Objectives of Bookkeeping

1. To Record the Transactions: The most important aim of bookkeeping is to maintain all the financial transactions of the company accurately and regularly. Bookkeeping makes sure that all the financial transactions that take place are reflected in all the account related books. These recorded transactions can be used for further reference.

2. To Detect Errors and Frauds: Bookkeeping helps to maintain all financial transactions. It makes sure that all transactions are correct, up-to-date, complete and chronological. Therefore bookkeeping helps to find the errors and frauds in the transaction.

3. To State the Correct Position: Bookkeeping helps to know the overall impact of all the financial transactions on the company. It reflects on the financial year of the company. It provides more information to the institutions, and shareholders to know the correct position in the market and accordingly formulate their policies and work.

4. Better Preparation of Taxation: Every company needs to comply with the Internal Revenue Service (IRS) to file taxes. Some documents are required to be provided to the government, such as tax compliance, financial statements, financial transactions, etc. Maintaining all the records regularly through bookkeeping helps to correctly pay the taxes.

Importance of Bookkeeping

1. Helps in Decision Making: Recording and maintaining the transactions through bookkeeping helps to measure the performance of companies. Measuring the performance related parameters helps to make financial decisions for the company. These decisions can help to prevent companies from financial loss.

2. Legal Requirement: Maintaining all financial transactions on a regular basis is one of the legal requirements related to businesses. Bookkeeping needs to be done in order to avoid any legal complications.

3. Records the Sources of Transaction: Bookkeeping records all the day-to-day financial activities of the company, such as receipts, payments, orders, etc.

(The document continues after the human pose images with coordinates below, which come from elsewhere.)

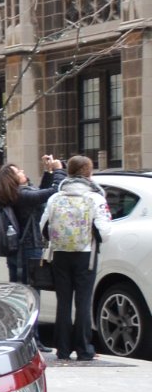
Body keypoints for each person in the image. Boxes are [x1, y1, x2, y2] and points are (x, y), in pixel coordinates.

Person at [41, 154, 111, 361]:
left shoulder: (56, 198)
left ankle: (62, 349)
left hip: (60, 254)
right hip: (85, 255)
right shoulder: (95, 198)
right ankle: (83, 348)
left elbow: (43, 227)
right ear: (89, 173)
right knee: (83, 301)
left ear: (69, 171)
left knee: (63, 302)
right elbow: (104, 231)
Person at [0, 158, 63, 285]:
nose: (22, 171)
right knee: (30, 293)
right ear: (12, 179)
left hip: (16, 250)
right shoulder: (22, 196)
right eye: (18, 171)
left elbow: (40, 195)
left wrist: (48, 172)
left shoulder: (13, 196)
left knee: (18, 291)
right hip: (28, 250)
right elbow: (54, 191)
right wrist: (58, 170)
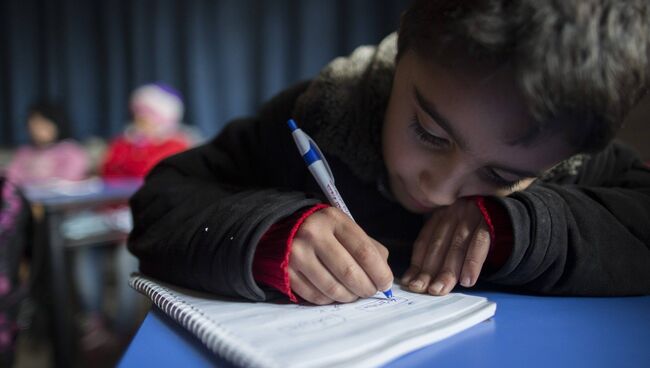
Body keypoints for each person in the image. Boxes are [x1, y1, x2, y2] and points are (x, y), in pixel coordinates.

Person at [127, 0, 650, 306]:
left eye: (500, 173)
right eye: (428, 132)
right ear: (402, 52)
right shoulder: (317, 113)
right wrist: (267, 235)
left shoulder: (572, 160)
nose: (438, 190)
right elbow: (162, 198)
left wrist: (524, 224)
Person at [100, 83, 190, 179]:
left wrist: (144, 146)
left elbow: (150, 172)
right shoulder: (123, 142)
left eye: (149, 113)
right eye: (139, 111)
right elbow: (108, 170)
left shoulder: (176, 144)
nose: (142, 117)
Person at [5, 102, 89, 185]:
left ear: (57, 124)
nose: (37, 129)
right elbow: (10, 178)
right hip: (26, 197)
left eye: (44, 124)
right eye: (34, 124)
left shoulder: (70, 151)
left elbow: (70, 179)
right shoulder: (24, 152)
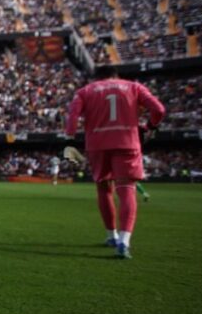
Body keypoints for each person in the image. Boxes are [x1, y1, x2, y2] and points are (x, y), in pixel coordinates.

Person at [66, 68, 166, 259]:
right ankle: (124, 241)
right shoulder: (134, 87)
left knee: (104, 190)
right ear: (117, 75)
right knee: (126, 190)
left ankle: (110, 235)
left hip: (97, 145)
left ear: (97, 78)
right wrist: (150, 126)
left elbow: (72, 120)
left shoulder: (85, 91)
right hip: (127, 142)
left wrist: (71, 136)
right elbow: (159, 110)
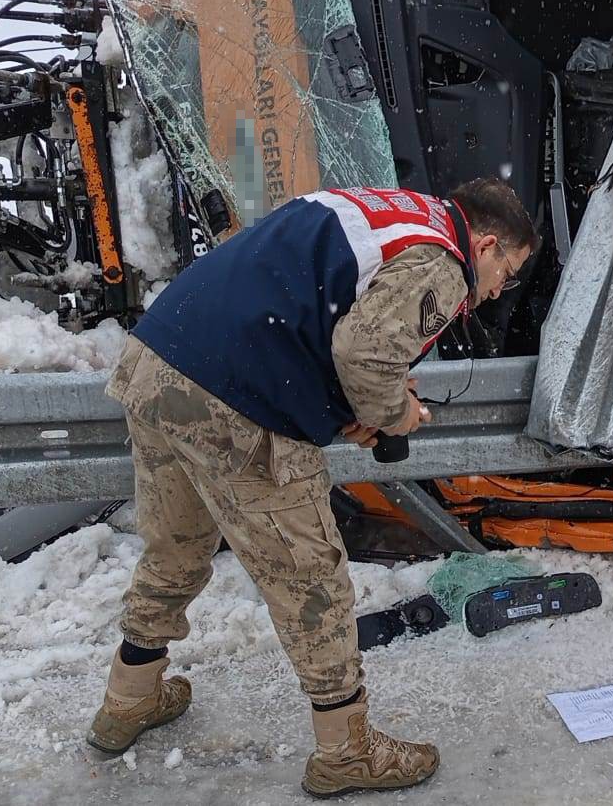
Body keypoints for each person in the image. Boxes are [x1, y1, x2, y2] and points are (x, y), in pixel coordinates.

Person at [87, 177, 536, 798]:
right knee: (312, 582)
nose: (495, 291)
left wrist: (347, 401)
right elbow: (369, 353)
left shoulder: (392, 211)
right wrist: (393, 414)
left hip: (161, 361)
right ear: (485, 245)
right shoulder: (444, 261)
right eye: (505, 272)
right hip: (235, 401)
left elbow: (312, 309)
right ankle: (346, 751)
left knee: (177, 547)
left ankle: (128, 696)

Bookkeeping maintains all the transaction-related details correctly. In future, if there is a need to check for details of any transaction, bookkeeping provides it easily.

4. Helps to Prepare Financial Statements: Bookkeeping is considered the starting point of accounting in any company as it records and maintains the financial transactions. If bookkeeping is accurate, the accounting related part of the company will also be accurate. Therefore, companies can prepare all the financial statements easily and correctly with the help of bookkeeping.